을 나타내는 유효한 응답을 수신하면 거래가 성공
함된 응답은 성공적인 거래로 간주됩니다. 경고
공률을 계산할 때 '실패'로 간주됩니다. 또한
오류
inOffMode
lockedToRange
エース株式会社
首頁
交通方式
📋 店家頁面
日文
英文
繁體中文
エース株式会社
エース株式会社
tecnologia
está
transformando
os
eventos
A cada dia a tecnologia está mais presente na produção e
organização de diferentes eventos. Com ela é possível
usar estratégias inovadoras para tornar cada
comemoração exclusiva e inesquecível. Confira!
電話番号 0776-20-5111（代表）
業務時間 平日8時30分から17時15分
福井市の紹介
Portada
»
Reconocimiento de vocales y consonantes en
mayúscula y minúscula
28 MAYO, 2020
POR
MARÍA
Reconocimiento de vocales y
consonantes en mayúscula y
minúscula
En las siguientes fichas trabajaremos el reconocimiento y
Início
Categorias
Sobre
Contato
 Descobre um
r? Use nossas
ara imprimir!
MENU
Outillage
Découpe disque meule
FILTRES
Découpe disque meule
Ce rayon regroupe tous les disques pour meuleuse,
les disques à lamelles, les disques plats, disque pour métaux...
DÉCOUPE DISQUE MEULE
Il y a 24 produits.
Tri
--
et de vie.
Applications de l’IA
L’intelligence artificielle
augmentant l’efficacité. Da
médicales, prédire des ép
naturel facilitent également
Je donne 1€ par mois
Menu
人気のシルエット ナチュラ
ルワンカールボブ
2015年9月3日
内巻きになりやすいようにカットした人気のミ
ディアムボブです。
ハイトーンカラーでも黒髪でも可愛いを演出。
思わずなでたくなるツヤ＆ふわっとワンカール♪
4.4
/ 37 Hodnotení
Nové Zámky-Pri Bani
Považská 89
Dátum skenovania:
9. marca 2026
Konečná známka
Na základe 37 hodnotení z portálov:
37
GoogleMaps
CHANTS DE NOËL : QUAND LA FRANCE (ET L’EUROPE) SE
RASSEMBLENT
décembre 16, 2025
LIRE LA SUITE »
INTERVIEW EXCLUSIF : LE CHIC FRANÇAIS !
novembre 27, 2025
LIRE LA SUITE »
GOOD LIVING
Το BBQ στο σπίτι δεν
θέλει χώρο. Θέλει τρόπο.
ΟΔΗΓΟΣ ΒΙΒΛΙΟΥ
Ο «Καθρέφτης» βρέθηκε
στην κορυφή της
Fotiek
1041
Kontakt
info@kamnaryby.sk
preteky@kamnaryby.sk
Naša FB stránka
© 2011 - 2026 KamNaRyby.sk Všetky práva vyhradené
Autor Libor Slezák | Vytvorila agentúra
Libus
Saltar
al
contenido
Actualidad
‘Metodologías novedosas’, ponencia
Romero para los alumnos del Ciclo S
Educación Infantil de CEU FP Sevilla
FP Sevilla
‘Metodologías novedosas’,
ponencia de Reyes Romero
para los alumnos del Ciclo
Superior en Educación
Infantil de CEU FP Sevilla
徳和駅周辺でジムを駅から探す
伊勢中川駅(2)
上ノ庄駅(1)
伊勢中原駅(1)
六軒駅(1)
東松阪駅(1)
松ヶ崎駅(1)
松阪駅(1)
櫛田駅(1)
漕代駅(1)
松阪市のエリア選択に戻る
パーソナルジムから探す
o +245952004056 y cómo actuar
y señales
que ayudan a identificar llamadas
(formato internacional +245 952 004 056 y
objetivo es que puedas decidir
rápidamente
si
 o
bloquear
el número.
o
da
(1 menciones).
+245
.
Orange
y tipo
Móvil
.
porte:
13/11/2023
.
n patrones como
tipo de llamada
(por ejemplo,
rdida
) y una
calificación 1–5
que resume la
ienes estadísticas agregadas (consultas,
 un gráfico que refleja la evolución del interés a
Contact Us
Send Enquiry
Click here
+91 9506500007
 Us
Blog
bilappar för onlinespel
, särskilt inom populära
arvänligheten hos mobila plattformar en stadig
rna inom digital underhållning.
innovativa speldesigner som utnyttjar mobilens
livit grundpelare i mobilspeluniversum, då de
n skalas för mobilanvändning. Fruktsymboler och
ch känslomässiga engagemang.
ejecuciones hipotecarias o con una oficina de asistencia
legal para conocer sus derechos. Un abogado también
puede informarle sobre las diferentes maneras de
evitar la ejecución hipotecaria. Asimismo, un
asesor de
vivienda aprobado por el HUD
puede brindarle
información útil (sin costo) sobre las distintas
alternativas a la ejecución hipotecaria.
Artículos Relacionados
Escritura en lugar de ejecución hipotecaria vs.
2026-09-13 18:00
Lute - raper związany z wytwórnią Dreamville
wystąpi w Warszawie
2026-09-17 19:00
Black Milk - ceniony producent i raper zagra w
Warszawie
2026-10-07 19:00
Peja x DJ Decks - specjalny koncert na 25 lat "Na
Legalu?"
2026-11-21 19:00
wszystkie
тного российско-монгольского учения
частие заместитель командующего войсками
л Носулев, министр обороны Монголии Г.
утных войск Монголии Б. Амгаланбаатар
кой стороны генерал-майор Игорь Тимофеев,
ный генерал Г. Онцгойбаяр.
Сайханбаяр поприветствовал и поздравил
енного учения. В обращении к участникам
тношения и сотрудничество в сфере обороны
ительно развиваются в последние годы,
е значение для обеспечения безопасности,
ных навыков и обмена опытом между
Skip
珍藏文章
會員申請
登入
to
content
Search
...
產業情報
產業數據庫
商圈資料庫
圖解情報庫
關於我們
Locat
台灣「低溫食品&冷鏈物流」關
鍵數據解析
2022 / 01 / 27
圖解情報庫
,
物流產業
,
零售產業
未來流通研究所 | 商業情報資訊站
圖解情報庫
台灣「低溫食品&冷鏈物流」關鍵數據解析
● ● ● ● ●
### [WHAT THE EXERCISE ASKS]
From the records above, repeat exactly the lines from the one with "objetivo es que puedas decidir" through the one with "Сайханбаяр поприветствовал и поздравил", both included.

### [RESPONSE TO THE TASK]
objetivo es que puedas decidir
rápidamente
si
 o
bloquear
el número.
o
da
(1 menciones).
+245
.
Orange
y tipo
Móvil
.
porte:
13/11/2023
.
n patrones como
tipo de llamada
(por ejemplo,
rdida
) y una
calificación 1–5
que resume la
ienes estadísticas agregadas (consultas,
 un gráfico que refleja la evolución del interés a
Contact Us
Send Enquiry
Click here
+91 9506500007
 Us
Blog
bilappar för onlinespel
, särskilt inom populära
arvänligheten hos mobila plattformar en stadig
rna inom digital underhållning.
innovativa speldesigner som utnyttjar mobilens
livit grundpelare i mobilspeluniversum, då de
n skalas för mobilanvändning. Fruktsymboler och
ch känslomässiga engagemang.
ejecuciones hipotecarias o con una oficina de asistencia
legal para conocer sus derechos. Un abogado también
puede informarle sobre las diferentes maneras de
evitar la ejecución hipotecaria. Asimismo, un
asesor de
vivienda aprobado por el HUD
puede brindarle
información útil (sin costo) sobre las distintas
alternativas a la ejecución hipotecaria.
Artículos Relacionados
Escritura en lugar de ejecución hipotecaria vs.
2026-09-13 18:00
Lute - raper związany z wytwórnią Dreamville
wystąpi w Warszawie
2026-09-17 19:00
Black Milk - ceniony producent i raper zagra w
Warszawie
2026-10-07 19:00
Peja x DJ Decks - specjalny koncert na 25 lat "Na
Legalu?"
2026-11-21 19:00
wszystkie
тного российско-монгольского учения
частие заместитель командующего войсками
л Носулев, министр обороны Монголии Г.
утных войск Монголии Б. Амгаланбаатар
кой стороны генерал-майор Игорь Тимофеев,
ный генерал Г. Онцгойбаяр.
Сайханбаяр поприветствовал и поздравил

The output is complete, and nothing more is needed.